An employee starting employment is considered adequate consideration. However, in some situations an employee may not sign a written non-compete agreement on or before the first day of work. In the recent case Rullex Co. v. Tel-Stream that addressed this, the Pennsylvania Supreme Court clarified the timing issue. The court held that an employee does not need to sign a non-compete agreement “precisely (or before) the first day of employment,” but there does need to be a “meeting of the minds” between the two sides on the terms of the non-compete agreement.

Non-compete agreements are enforceable absent fresh consideration, according to the ruling, “where the parties contemplated and intended that, incident to the employment relationship, the employee would be bound by its substantive terms – and the employee ultimately signed it shortly after the first day. This is in contrast with circumstances where a non-compete agreement is imposed on an employee essentially as a belated addition to the employment relationship.”

In the Rullex case, the employee signed a non-compete agreement at least two months after he started working for the company. The employer argued there was a meeting of the minds at the time the employee started working and thus there was consideration to support the non-compete agreement. The court disagreed, finding there was no meeting of the minds between the parties because when the employer gave the agreement to the employee, the employer gave the employee an opportunity to take it home and review it, hire a lawyer to review it and propose any changes to the employer. The court ruled that while it shows effort from the employer, it was not a true “meeting of the minds.”

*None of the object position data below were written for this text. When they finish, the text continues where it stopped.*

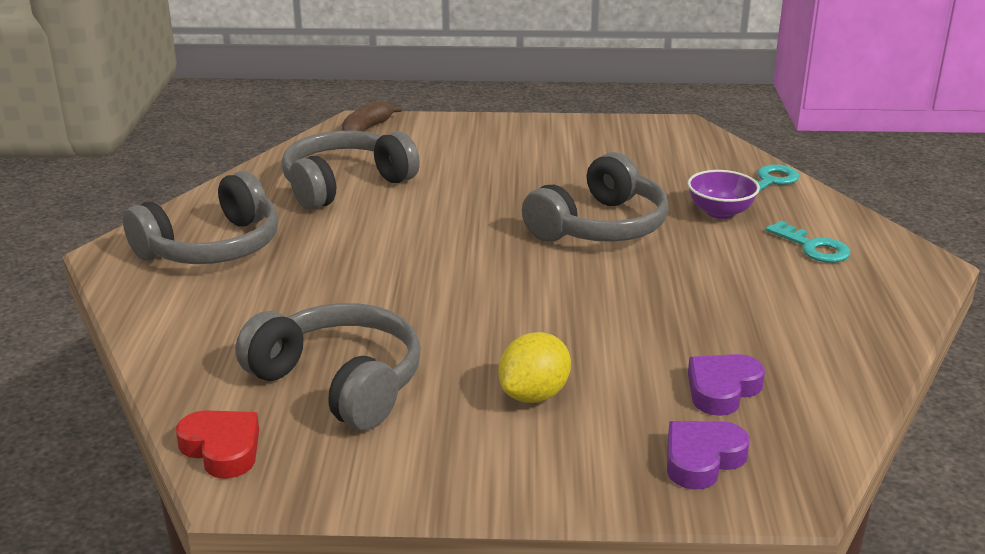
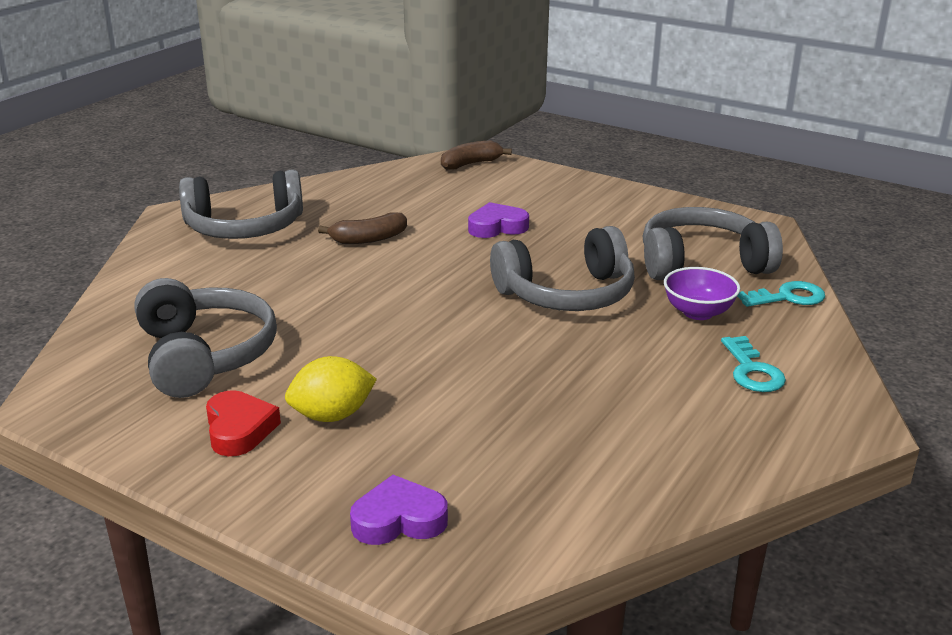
camera: 30 degrees right, 0 degrees up
(222, 449) = (71, 376): red heart -> red heart (239, 429)
(345, 185) = (398, 204): grey headphones -> grey headphones (702, 263)
(358, 225) = (368, 239): none -> brown banana
(722, 390) = (494, 468): purple heart -> purple heart (497, 227)

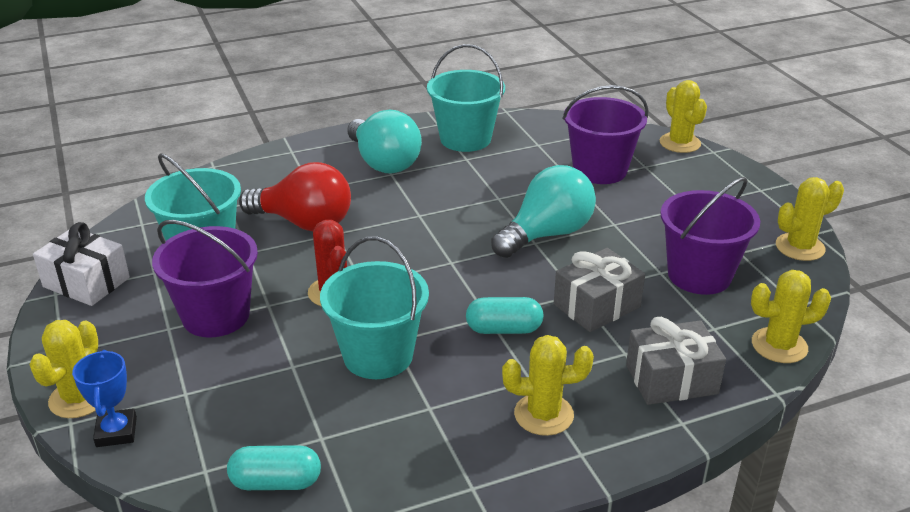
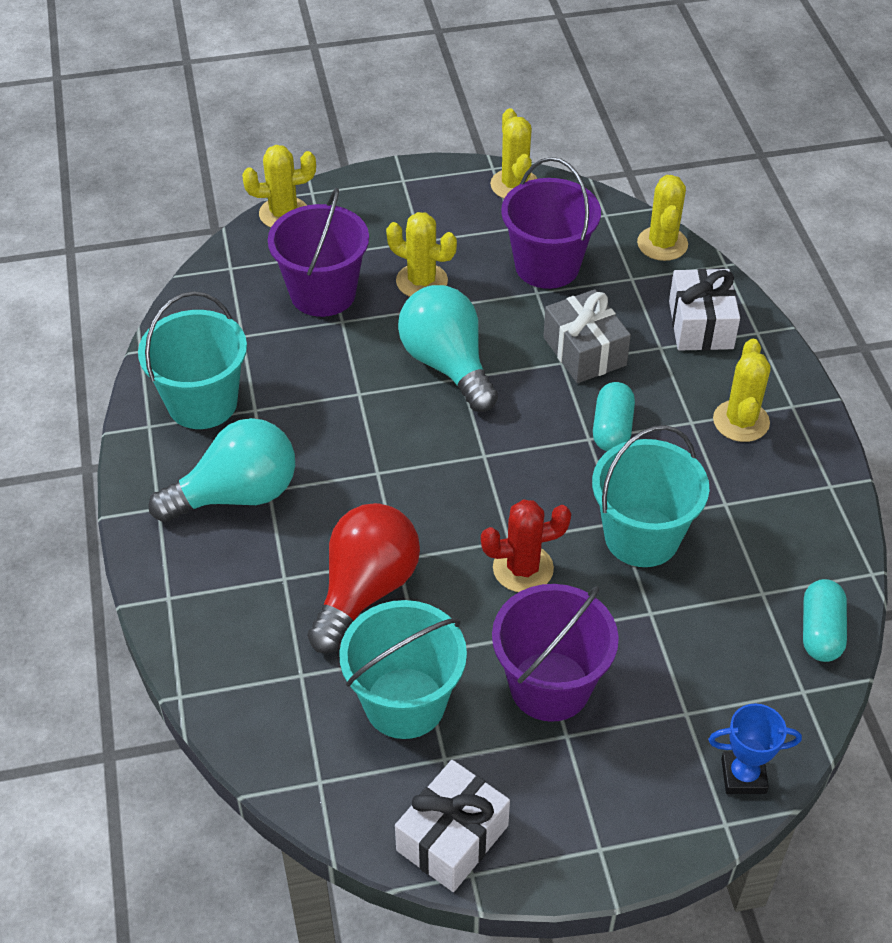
camera: 80 degrees left, 15 degrees up
(79, 398) = (685, 819): yellow cactus -> yellow cactus (422, 281)
(671, 379) = (700, 325): grey gift -> white gift

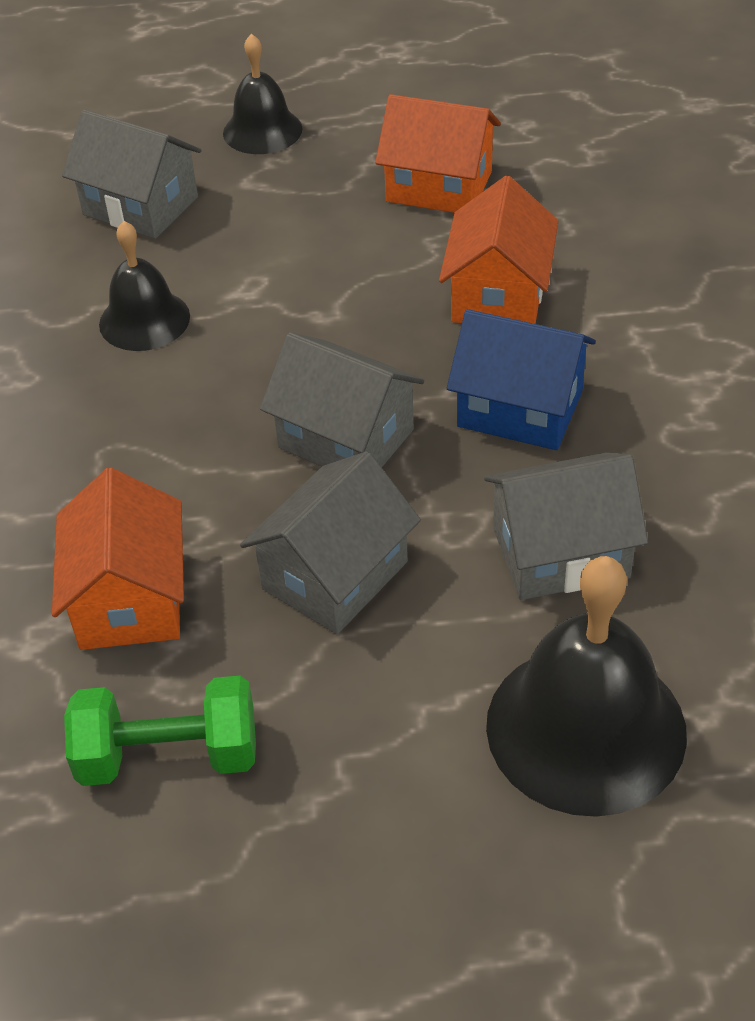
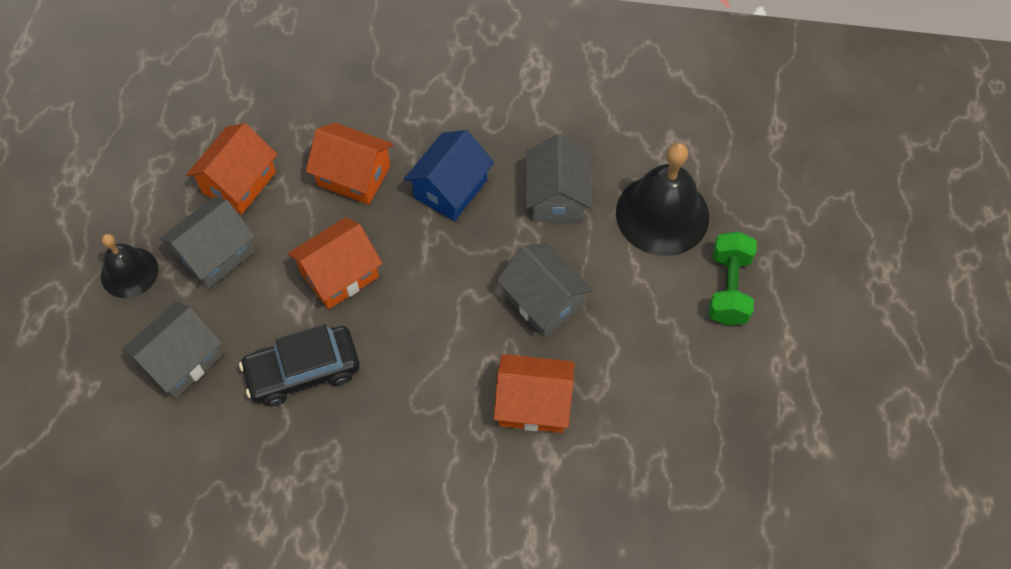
camera: 80 degrees left, 15 degrees up
(144, 320) = (303, 371): black bell -> black car
(169, 756) = (640, 396): green dumbbell -> green dumbbell (728, 288)
(315, 319) = (339, 275): none -> orange house
(346, 438) = (445, 277): grey house -> grey house (216, 254)

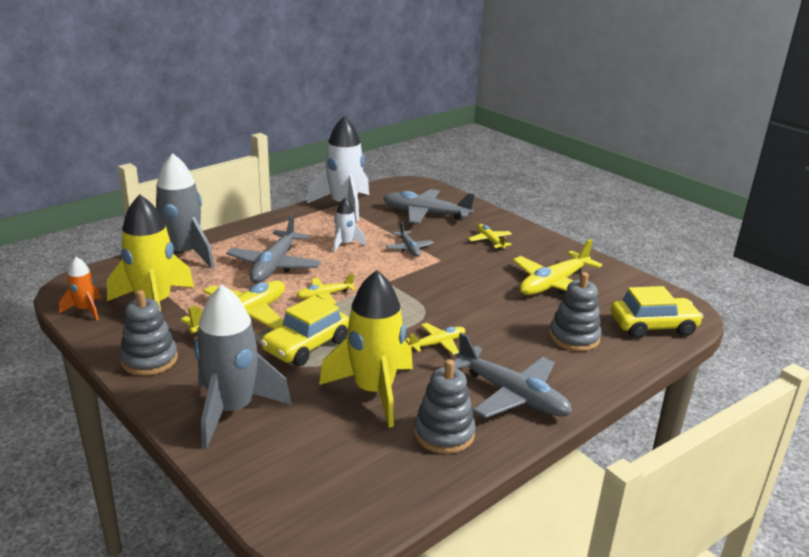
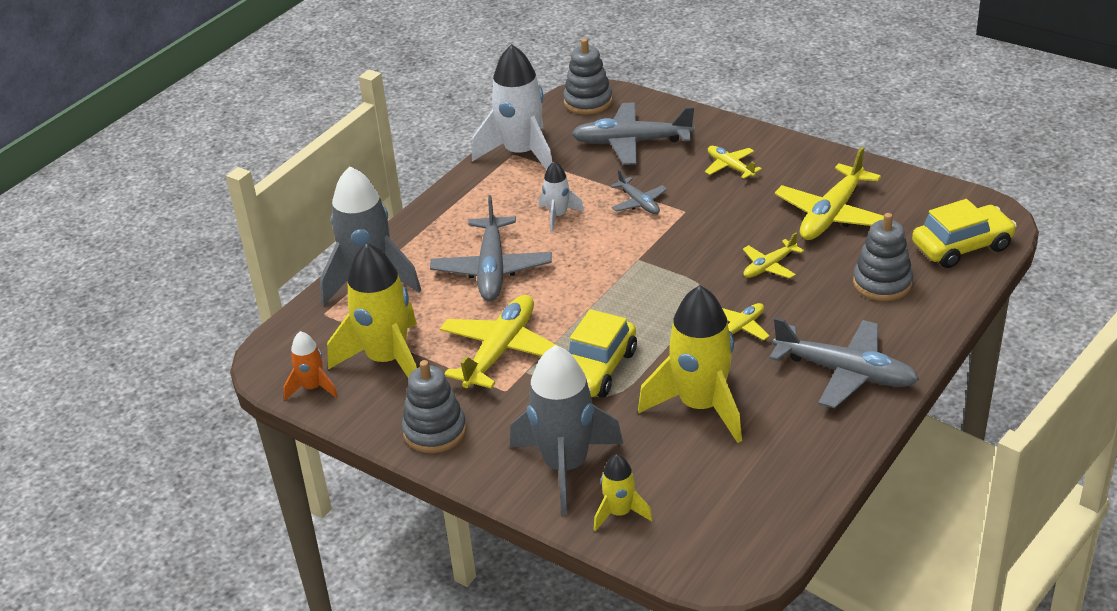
camera: 10 degrees left, 10 degrees up
(252, 459) = (619, 513): none -> yellow rocket
(325, 295) = (577, 297): yellow plane -> yellow plane (769, 266)
(444, 434) = (796, 435): grey stacking toy -> grey stacking toy (588, 102)

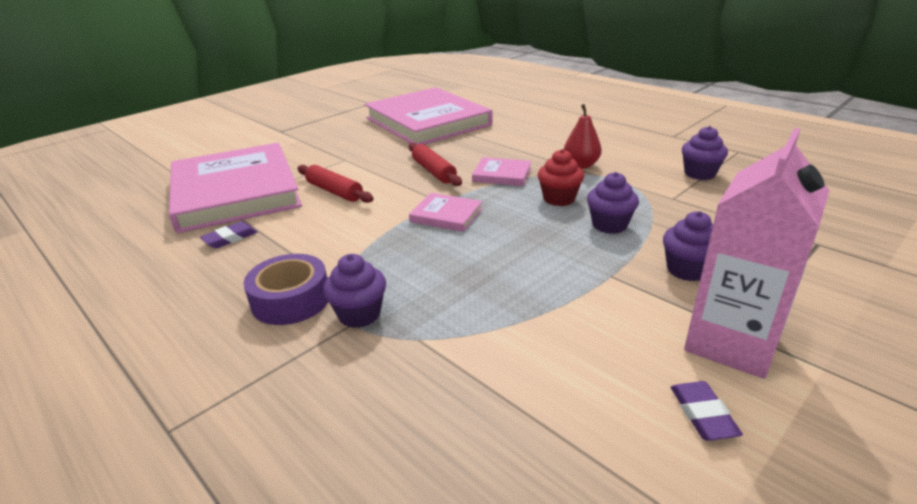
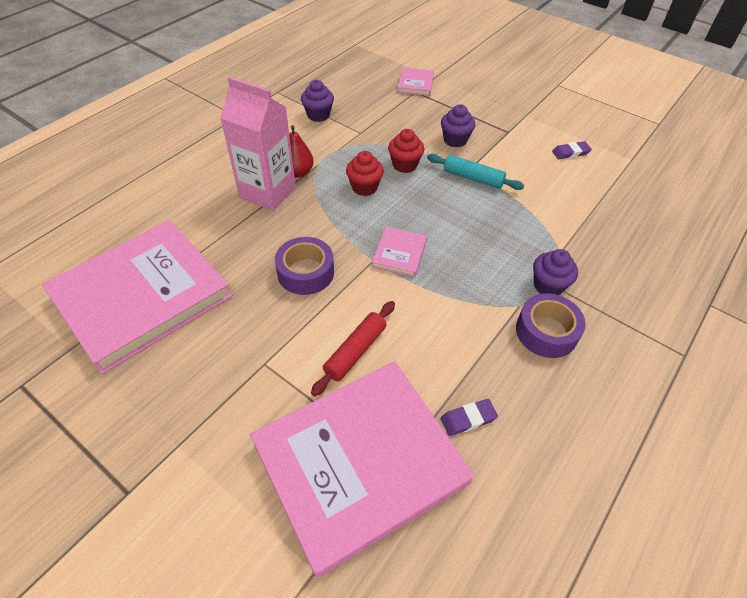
camera: 100 degrees left, 20 degrees up
(230, 238) = (468, 419): purple eraser -> purple eraser turned 60 degrees counterclockwise
(433, 171) = (305, 272): red rolling pin -> purple tape
(502, 174) = (315, 221): pink book -> pink book (415, 84)
(590, 277) = (472, 178): none -> turquoise rolling pin
(609, 225) = (404, 165): purple cupcake -> red cupcake
(731, 343) = (518, 136): pink carton -> pink carton (267, 192)

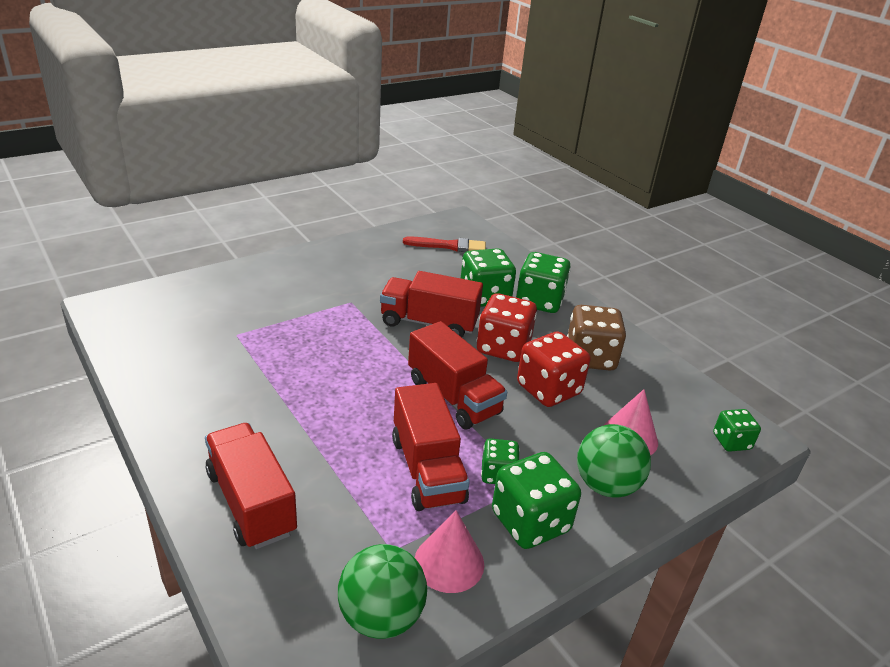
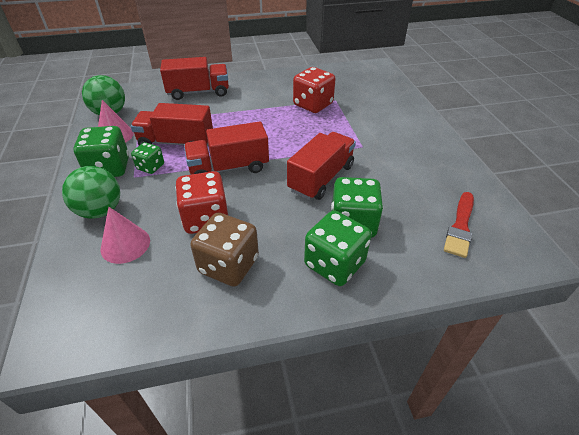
camera: 115 degrees right, 10 degrees up
(503, 347) = (270, 210): red dice -> red dice (313, 105)
(731, 442) = (62, 317): green dice -> none

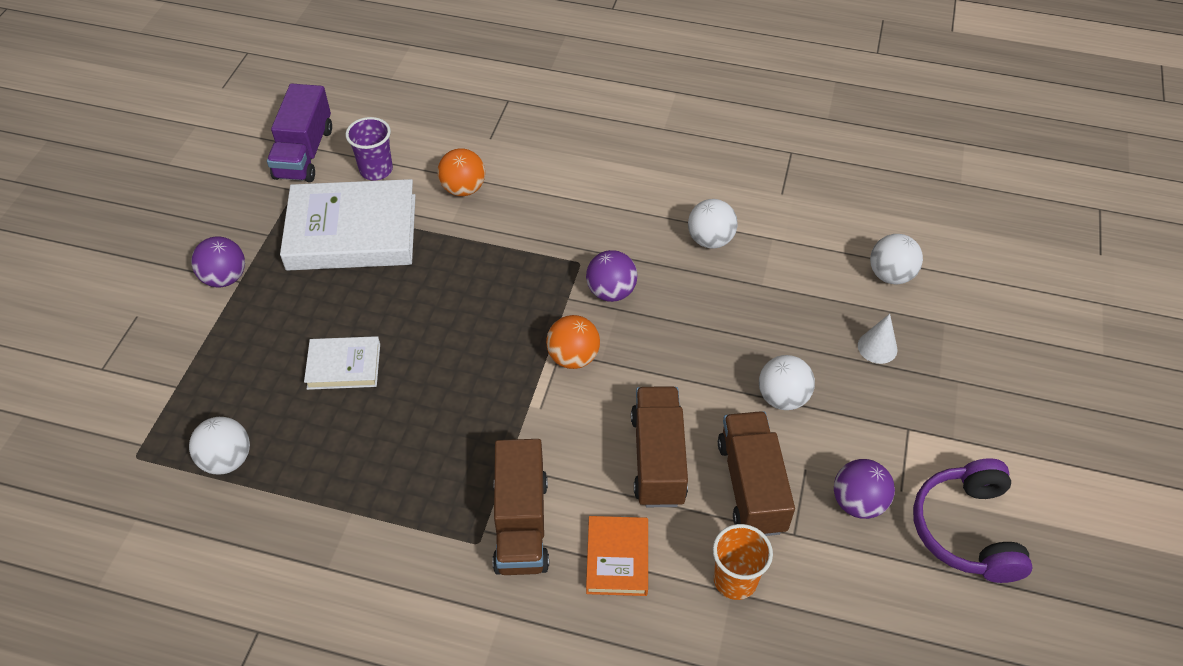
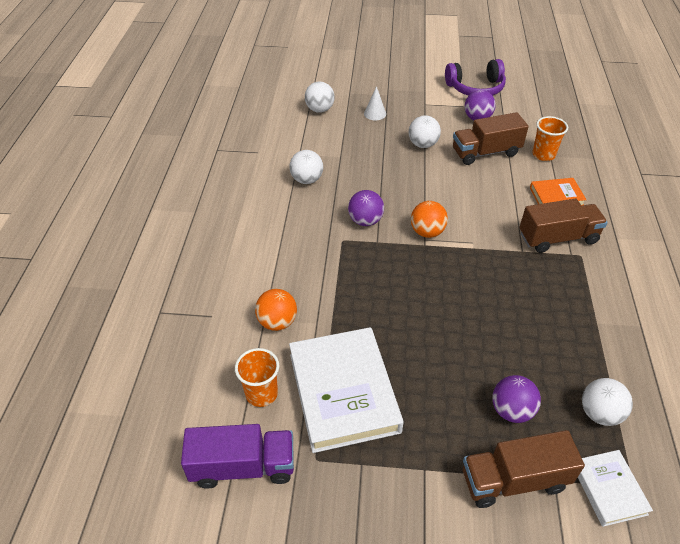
camera: 100 degrees left, 5 degrees down
(225, 278) = (424, 484): purple ball -> purple ball (511, 410)
(344, 366) = (484, 359): white book -> white book (608, 489)
(376, 170) = (261, 393): purple cup -> orange cup
(658, 459) = (485, 187): brown truck -> brown truck (514, 480)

To avoid any issues with consideration, the best practice continues to be to have a non-compete agreement signed on or before the first day of employment. To avoid any potential problems with having an employee sign a non-compete agreement on or before the first day of employment, it is recommended that an employer include the substantive terms of the non-compete agreement in an offer letter that would then be signed by the prospective employee.